Tra tutti i terpeni, sicuramente i triterpeni rappresentano quelli dotati di maggiori potenzialità in ambito clinico.

Presenti generalmente sottoforma di glicosidi, denominati saponine per la capacità di produrre schiuma, queste molecole si trovano in numerosissime specie vegetali, alle quali donano un importante attività antiossidante.

I triterpeni svolgono un ruolo come precursori degli steroidi negli organismi animali e vegetali. Le strutture chimiche delle saponine steroidee sono infatti simili agli ormoni prodotti nel corpo umano.

Tra i triterpeni più sfruttati per finalità salutistiche ricordiamo:

Tetraterpeni

I tetraterpeni sono noti anche come carotenoidi.

Si trovano in diversi tipi di funghi, batteri e piante, e sono i principali responsabili dei pigmenti liposolubili rossi, gialli o arancioni di piante e animali.

Uno dei tetraterpeni più importanti e comuni è il beta-carotene, che contribuisce al pigmento giallo nelle carote e nei peperoni.

È importante per i mammiferi soprattutto perché è un precursore nella produzione di vitamina A e di altri importanti terpenoidi per la vista. Altri precursori del retinolo includono α-carotene e β-criptoxantina.

Altri carotenoidi – come luteina, zeaxantina, licopene e astaxantina – non hanno attività provitaminica ma sono comunque preziosi per l’azione antiossidante e antinfiammatoria.

Per questo motivo, le diete ricche di carotenoidi da frutta e verdura sono statisticamente associate a un minor rischio di malattie cardiache, cancro ai polmoni e diabete 65, 66, 67.

Ad esempio, meta-analisi di studi osservazionali hanno riportato che all’aumentare dell’apporto alimentare di licopene o delle sue concentrazioni nel sangue si riduce il rischio di sviluppare il cancro alla prostata 68, 69, 70.

Terpenoidi

Terpeni e terpenoidi sono termini che vengono spesso usati in modo intercambiabile, ma che in realtà presentano lievi differenze.

In particolare, quando i terpeni sono modificati con reazioni tali da portare alla formazione di gruppi funzionali contenenti atomi diversi dal carbonio – come gruppi idrossilici, carbonilici o contenenti azoto – vengono chiamati terpenoidi.

Sicurezza d’impiego

Nonostante le numerosissime proprietà biologiche e cliniche attribuire ai terpeni, la potenza biologica di queste molecole aumenta il rischio di potenziali effetti collaterali.

I monoterpeni in generale hanno un effetto stimolante, ma possono diventare sensibilizzanti per la pelle se usati nel tempo.

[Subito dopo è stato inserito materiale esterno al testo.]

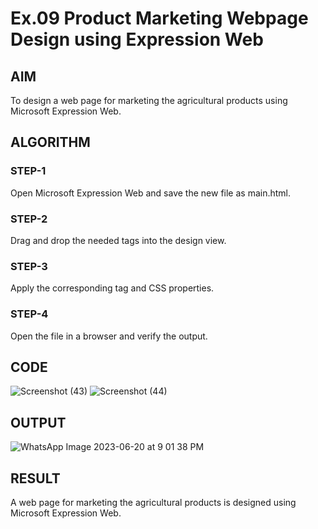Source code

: # Ex.09 Product Marketing Webpage Design using Expression Web
## AIM
  To design a web page for marketing the agricultural products using Microsoft Expression Web.

## ALGORITHM
### STEP-1
  Open Microsoft Expression Web and save the new file as main.html.

### STEP-2
  Drag and drop the needed tags into the design view.

### STEP-3
  Apply the corresponding tag and CSS properties.

### STEP-4
  Open the file in a browser and verify the output.
  
## CODE
![Screenshot (43)](https://github.com/selvasachein/Ex09_Web-Design/assets/127816313/3084bf0d-93c6-429e-8e14-4a5a6ee470bf)
![Screenshot (44)](https://github.com/selvasachein/Ex09_Web-Design/assets/127816313/c7de1d21-4bf7-45eb-b4c7-55340bb6faef)


## OUTPUT
![WhatsApp Image 2023-06-20 at 9 01 38 PM](https://github.com/selvasachein/Ex09_Web-Design/assets/127816313/ca675c50-a1ec-4ed1-b2e7-035270299778)


## RESULT
  A web page for marketing the agricultural products is designed using Microsoft Expression Web.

Negli studi di valutazione, è stato riportato che molti composti tra cui α-pinene, β-pinene, limonene, beta-fellandrene e canfora mostrano risposte positive di allergenicità che causano dermatite da contatto 71, 72, 73. Questo problema richiama l’attenzione sulla necessità di esplorare ulteriormente le concentrazioni sicure di terpeni nelle varie proposte terapeutiche 74.

Anche per uso interno sono stati segnalati alcuni effetti negativi dei terpeni, a seconda delle concentrazioni dei composti testati.

Basse dosi di monoterpeni, come canfora, eucaliptolo e tujone, hanno un effetto citoprotettivo e antimutageno, tuttavia, a dosi elevate, i loro effetti sono opposti 75.

Per questo motivo sarebbe opportuno che il paziente consultasse il proprio medico prima di intraprendere l’assunzione dei suddetti principi attivi, soprattutto in presenza di eventuali patologie o in caso di terapie farmacologiche in atto.